Apollo Moon Landings

Item Apollo 11 Apollo 12 Apollo 13 Apollo 14 Apollo 15 Apollo 16 Apollo 17
Moon Phase
Date 20 Jul 69 3:18 PM 19 Nov 69 12:55 PM 15 Apr 70 6:30 PM 5 Feb 71 3:17 PM 30 Jul 71 5:16 PM 20 Apr 72 8:23 PM 11 Dec 72 1:55 PM
Site Mare Tranquillitatis Oceanus Procellarum Fra Mauro Fra Mauro Hadley-Appenine Descartes Taurus-Littrow
Latitude 0.7 N 3.2 S 3.7 S 3.7 S 26.1 N 9.0 S 20.2 N
Longitude 24.3 E 23.4 W 17.5 W 17.5 W 3.7 N 15.5 E 30.8 E
Phase 6.29 9.86 9.86 9.42 8.58 7.20 5.93
Age 70.62 129.65 115.52 123.96 95.70 96.25 66.33
R.A. 12 h 29m 0h 22m 9h 36m 5h 14m 14h 34m 8h 38m 21h 48m
Dec -4.57 4.29 15.97 27.68 -20.58 17.87 -9.86
Julian 2440423.39 2440545.29 2440692.52 2440987.89 2441163.47 2441428.56 2441163.29
(.)Alt 10 36' 14" 10 12' 10" 5 25' 47" 15 34' 26" 5 25' 47" 24 04' 53" 12 20' 23"
(.)Az 88 08' 06" 91 16' 14" 90 25' 59" 91 01' 05" 90 25' 59" 86 08' 53" 96 05' 38"
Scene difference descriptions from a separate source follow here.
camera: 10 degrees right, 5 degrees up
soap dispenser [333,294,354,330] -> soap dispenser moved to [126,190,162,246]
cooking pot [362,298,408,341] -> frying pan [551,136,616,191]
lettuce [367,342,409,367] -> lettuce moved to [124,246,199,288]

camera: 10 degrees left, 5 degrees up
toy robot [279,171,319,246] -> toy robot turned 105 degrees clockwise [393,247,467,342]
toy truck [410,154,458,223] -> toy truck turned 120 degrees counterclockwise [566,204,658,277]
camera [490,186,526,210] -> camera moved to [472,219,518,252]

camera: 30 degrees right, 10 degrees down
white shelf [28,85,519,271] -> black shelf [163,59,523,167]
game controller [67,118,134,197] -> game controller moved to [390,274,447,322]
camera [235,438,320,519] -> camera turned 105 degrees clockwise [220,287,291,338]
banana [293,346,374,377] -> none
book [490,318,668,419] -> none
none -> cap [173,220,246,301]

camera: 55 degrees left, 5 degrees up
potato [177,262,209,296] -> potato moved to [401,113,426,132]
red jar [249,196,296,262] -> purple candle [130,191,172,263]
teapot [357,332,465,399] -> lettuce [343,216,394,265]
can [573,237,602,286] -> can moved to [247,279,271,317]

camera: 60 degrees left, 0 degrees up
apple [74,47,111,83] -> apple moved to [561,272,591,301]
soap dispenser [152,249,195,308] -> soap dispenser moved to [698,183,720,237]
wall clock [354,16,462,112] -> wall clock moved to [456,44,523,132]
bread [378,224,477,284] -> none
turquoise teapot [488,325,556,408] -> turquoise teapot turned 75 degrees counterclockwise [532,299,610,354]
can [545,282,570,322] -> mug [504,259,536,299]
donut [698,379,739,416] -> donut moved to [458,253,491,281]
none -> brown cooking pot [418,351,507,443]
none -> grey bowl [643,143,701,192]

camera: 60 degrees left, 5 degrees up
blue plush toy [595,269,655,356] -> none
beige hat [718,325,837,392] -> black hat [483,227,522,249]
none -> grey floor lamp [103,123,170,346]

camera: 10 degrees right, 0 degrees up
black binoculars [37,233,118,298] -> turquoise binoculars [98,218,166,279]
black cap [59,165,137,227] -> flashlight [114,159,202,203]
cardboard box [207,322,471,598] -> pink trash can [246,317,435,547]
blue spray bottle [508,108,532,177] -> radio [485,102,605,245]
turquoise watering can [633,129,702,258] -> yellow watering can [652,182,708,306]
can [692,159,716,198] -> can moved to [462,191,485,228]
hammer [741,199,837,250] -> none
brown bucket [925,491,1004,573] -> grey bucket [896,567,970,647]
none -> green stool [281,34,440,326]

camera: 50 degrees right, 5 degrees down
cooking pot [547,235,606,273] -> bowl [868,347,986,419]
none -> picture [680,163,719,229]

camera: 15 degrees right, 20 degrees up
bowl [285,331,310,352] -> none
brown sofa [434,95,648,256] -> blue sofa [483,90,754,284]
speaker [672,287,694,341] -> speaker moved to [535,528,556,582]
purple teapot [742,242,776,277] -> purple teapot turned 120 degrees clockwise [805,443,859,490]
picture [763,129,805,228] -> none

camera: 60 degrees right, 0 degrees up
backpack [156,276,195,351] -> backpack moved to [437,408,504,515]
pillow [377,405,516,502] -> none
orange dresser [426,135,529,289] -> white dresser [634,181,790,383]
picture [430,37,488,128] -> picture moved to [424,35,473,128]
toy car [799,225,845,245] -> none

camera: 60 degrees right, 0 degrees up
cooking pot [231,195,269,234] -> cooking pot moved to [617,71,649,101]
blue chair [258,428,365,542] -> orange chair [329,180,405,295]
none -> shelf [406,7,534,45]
In the table above, the date, time, and observing site information are based on an observer in Houston, Texas, at 29.5N latitude, 90W longitude. Latitude and Longitude are the location of the landing site on the Moon. Phase is the phase angle of the Moon, measured in days. Age is the Moon's age angle in degrees. Right Ascension and Declination tell where the Moon is located in the sky. The Julian Date is the time scale most used by astronomers, measured in days since the founding of Rome. Altitude and Azimuth are the position of the Sun in the lunar sky with respect to the lunar landing site.

The altitude of the Sun above the local lunar horizon at landing is the most revealing number for the Apollo flights. The Sun angle for these flights varied between about 5 degrees and 24 degrees, with the Sun between 12 and 15 degrees above the horizon for most of the flights.